Furthermore, this restrictive view of Article 5(1)(f) by the ECtHR majority pays little heed to relevant international instruments such as Geneva Convention Relating to Status of Refugees, International Covenant on Civil and Political Rights and Vienna Convention on Law of Treaties (VCLT), as explained by Bryan and Langford. Under Article 31 of VCLT, ECHR must be read in light of present day circumstances, where a generous and purposive interpretation offers broad protection and narrow limitation of rights. No justification at all can be found for the clear disregard to these multilateral instruments or for their supposed inapplicability to the majority’s view as to the limited scope of Article 5(1)(f). Bryan and Langford further highlighted that the Chahal majority’s interpretation of ‘lawfulness’ under Article 5(4) is at odds with that of their interpretation of Article 5(1)(f). The domestic courts’ ability to review was enough to find lawfulness under Article 5(1)(f) but was insufficient for Article 5(4). This is despite the court having affirmed that the concept of ‘lawfulness’ has the same meaning for both provisions. Thus the aforementioned interpretative inconsistencies between Article 5(1)(f) and other provisions of Article 5 are at odds with the VCLT which requires the ECHR to be read as a whole, so its various provisions are harmonious with one another.

Conclusions

In conclusion, the UK’s indefinite immigration detention is a costly, inhumane and inefficient regime which categorically maltreats an already vulnerable class of people under prison-like conditions, despite their never having been convicted of any crime. This, as we have seen, signals grave human rights concerns, especially in the wake of Europe’s biggest migration crisis in history. The ECtHR majority’s overly permissive approach is not only internally inconsistent but also antithetical to any meaningful protection of from arbitrariness under Article 5 (1)(f) and thus runs counter to the overall purpose of Article 5 itself.
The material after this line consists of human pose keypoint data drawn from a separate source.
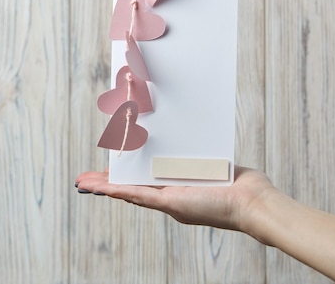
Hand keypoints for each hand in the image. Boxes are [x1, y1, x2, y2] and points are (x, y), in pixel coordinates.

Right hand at [75, 166, 277, 233]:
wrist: (251, 201)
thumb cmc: (238, 184)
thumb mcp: (208, 162)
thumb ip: (193, 154)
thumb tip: (188, 133)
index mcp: (175, 186)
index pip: (142, 178)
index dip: (122, 174)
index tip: (108, 167)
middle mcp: (167, 195)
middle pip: (128, 186)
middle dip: (105, 183)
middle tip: (85, 179)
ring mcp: (166, 200)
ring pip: (126, 192)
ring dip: (103, 188)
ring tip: (83, 183)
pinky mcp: (168, 202)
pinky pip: (135, 195)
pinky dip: (115, 191)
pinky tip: (99, 188)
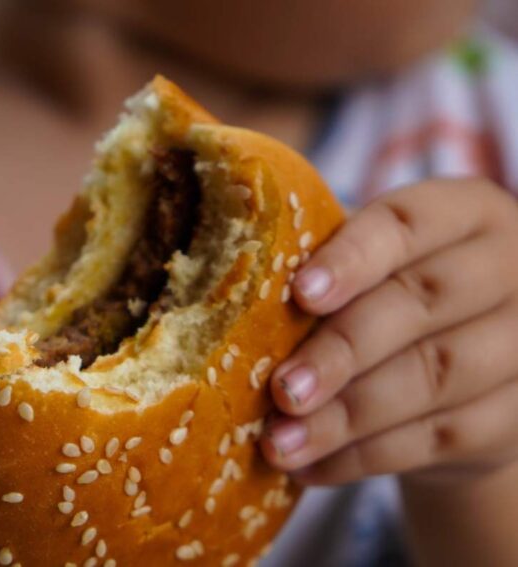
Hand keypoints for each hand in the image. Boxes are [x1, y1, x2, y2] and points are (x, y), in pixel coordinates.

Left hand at [260, 178, 517, 485]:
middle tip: (281, 390)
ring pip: (433, 379)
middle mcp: (508, 269)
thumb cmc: (392, 298)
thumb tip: (236, 299)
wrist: (466, 376)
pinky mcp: (514, 416)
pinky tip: (309, 466)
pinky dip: (364, 457)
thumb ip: (323, 268)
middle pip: (422, 304)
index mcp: (464, 213)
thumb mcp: (371, 267)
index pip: (406, 223)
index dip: (352, 260)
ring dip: (345, 418)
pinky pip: (438, 439)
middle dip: (342, 351)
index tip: (301, 295)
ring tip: (280, 442)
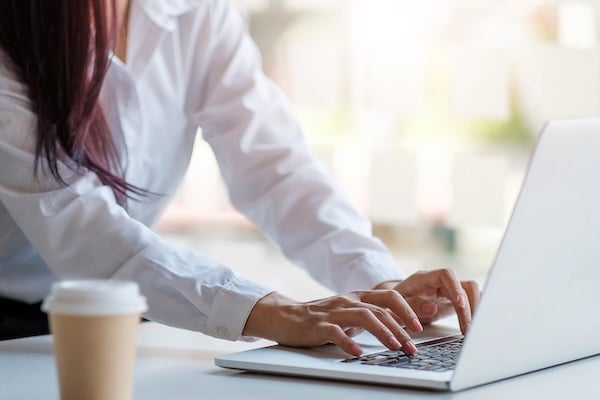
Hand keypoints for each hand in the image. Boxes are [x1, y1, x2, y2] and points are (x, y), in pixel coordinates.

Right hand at [243, 290, 424, 355]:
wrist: (286, 316)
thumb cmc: (321, 318)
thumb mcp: (349, 314)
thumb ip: (370, 317)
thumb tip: (399, 328)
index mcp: (358, 297)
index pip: (389, 296)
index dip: (407, 309)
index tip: (419, 327)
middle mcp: (348, 301)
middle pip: (380, 309)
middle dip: (400, 327)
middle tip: (412, 346)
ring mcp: (333, 312)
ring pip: (363, 316)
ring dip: (382, 332)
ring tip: (394, 347)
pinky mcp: (318, 325)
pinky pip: (335, 332)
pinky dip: (348, 342)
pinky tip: (357, 352)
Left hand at [376, 269, 479, 333]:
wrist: (392, 304)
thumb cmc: (393, 304)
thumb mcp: (396, 305)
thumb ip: (412, 306)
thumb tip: (432, 307)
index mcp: (424, 279)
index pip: (446, 274)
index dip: (455, 288)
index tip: (460, 304)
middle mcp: (439, 283)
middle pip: (464, 285)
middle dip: (470, 306)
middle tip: (468, 328)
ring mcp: (448, 291)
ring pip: (471, 294)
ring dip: (475, 311)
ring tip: (471, 331)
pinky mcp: (453, 301)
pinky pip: (470, 303)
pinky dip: (474, 314)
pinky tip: (472, 328)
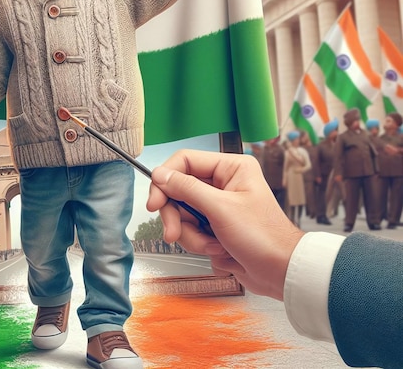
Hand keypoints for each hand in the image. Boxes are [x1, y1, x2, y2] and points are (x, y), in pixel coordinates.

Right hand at [146, 149, 302, 300]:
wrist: (282, 274)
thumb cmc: (264, 238)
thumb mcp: (220, 209)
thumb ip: (187, 189)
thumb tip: (160, 175)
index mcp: (230, 167)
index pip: (185, 161)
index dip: (165, 180)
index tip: (154, 202)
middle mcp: (223, 182)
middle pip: (179, 190)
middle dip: (177, 216)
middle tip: (173, 233)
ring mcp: (218, 205)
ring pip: (183, 213)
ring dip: (192, 234)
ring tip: (213, 246)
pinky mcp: (215, 225)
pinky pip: (192, 230)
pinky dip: (200, 244)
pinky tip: (219, 251)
The ECtHR must remind itself that it has a duty to uphold the rights of individuals under its jurisdiction against a signatory State, and not the other way round. Efforts have already been made at the domestic level by many to advocate for the insertion of a statutory upper limit on detention. ECtHR, as the final arbiter on human rights matters, must give UK the final push under Article 5(1)(f). That said, whether the minority judgments of today will go onto become the majority judgments of tomorrow is yet to be seen; but for the sake of present and future immigrants in the UK, it is so hoped.